───── Excerpted text

Because of other issues with formatting being lost or changed (we're trying
to apply a new paragraph level style template to pre-existing documents--Yes,
I know that is rife with problems, but we don't create the documents here),
the formatting is converted to tagging (text) near the beginning of the
processing process and removed. This pretty much gives us a flat document to
work with. So, since the formatting is present in the document only as tags,
Word's wildcard search falls short because of the necessary tag capturing
possibilies and the need to use those tags as decision points. The macro with
performs the particular RegEx search in question is just one in a suite of
over seventy macros that get run as a part of this process.

Here's an example of the kind of RegEx I'm talking about:

re.Pattern = "^([<][-italcbodsunerp/<>3]+[>])
?([^.<]+)([.])([^.<]+)([.]?[<][-italcbodsunerp/<>]+[>][\u2013\u2014\u2015]+|[.]?[\u2013\u2014\u2015]+[<][-italcbodsunerp/<>]+[>]|[<][-italcbodsunerp/<>]+[>][.]?[\u2013\u2014\u2015]+|[.]?[<][-italcbodsunerp/<>]+[>]—|[.]?—[<][-italcbodsunerp/<>]+[>]|[<][-italcbodsunerp/<>]+[>][.]?—|[.]?[<][-italcbodsunerp/<>]+[>]
[-] |[.]? [<][-italcbodsunerp/<>]+[>][-] |[.]? [-][<][-italcbodsunerp/<>]+[>]
)([<a-zA-Z0-9])"

Actually, this is a fairly simple one as it is not using nested,
non-capturing groups, look ahead or look back (none of which are possible
using Word's Wildcard S/R). This is only one of several RegEx that are run to
do the same thing. So, I'm not really trying to cram everything into one
expression ;), just into 5 to 10 :)

──────────
───── Material

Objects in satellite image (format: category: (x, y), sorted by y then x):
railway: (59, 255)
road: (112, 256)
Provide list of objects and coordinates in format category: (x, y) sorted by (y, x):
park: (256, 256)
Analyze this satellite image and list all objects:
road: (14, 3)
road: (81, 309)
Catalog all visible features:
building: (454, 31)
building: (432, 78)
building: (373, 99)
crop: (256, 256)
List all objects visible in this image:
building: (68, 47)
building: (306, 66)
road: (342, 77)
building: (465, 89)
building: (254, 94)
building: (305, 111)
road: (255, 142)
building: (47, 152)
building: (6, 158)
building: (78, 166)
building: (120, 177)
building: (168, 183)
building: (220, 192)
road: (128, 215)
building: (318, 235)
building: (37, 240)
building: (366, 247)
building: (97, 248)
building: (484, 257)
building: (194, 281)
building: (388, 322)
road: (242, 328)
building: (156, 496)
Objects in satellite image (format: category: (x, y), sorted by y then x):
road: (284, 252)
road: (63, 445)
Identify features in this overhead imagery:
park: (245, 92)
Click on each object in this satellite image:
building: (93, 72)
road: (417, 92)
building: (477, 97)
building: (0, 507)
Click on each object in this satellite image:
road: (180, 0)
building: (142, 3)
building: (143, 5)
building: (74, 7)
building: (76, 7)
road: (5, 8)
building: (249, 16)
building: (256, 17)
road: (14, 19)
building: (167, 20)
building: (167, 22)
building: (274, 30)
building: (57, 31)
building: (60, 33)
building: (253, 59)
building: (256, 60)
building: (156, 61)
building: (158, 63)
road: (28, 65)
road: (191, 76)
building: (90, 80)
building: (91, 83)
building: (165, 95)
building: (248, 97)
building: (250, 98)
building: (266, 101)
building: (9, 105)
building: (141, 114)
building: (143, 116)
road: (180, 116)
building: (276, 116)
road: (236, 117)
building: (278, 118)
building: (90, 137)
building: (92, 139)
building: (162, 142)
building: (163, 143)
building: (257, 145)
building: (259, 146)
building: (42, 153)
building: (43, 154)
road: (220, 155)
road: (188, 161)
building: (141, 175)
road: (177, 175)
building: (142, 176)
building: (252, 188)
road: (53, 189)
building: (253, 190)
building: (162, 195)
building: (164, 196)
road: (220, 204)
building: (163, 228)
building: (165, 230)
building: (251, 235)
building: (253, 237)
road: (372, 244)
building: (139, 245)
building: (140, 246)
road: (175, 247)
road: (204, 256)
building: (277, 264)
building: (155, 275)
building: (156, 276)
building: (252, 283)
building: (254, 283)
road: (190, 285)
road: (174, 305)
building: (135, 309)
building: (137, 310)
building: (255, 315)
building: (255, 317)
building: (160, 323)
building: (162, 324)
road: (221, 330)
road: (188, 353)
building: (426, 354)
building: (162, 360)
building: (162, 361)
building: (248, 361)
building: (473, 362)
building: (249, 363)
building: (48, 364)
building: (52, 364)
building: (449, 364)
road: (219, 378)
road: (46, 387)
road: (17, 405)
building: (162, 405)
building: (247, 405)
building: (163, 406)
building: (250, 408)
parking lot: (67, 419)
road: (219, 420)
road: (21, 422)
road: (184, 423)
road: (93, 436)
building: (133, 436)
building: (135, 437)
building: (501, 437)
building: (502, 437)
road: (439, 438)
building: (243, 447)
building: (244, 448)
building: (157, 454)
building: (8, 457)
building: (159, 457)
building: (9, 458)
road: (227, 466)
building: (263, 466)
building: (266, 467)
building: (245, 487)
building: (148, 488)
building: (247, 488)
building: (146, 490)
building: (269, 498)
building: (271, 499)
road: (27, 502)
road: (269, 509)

──────────

What you need to do:
A - Answer each question from the excerpt on Word macros.
(i) Into what is the formatting converted near the beginning of the processing?
(ii) About how many macros make up the suite mentioned in the excerpt?
(iii) Into how many expressions is the writer trying to fit the work?
B - Rename "expression" to "pattern" in the part of the excerpt on Word macros that opens with "Actually, this is" and closes with "into 5 to 10 :)", and write out that part.

Outputs for the tasks:
A -
(i) Tagging (text).
(ii) Over seventy.
(iii) 5 to 10.

B -
Actually, this is a fairly simple one as it is not using nested,
non-capturing groups, look ahead or look back (none of which are possible
using Word's Wildcard S/R). This is only one of several RegEx that are run to
do the same thing. So, I'm not really trying to cram everything into one
pattern ;), just into 5 to 10 :)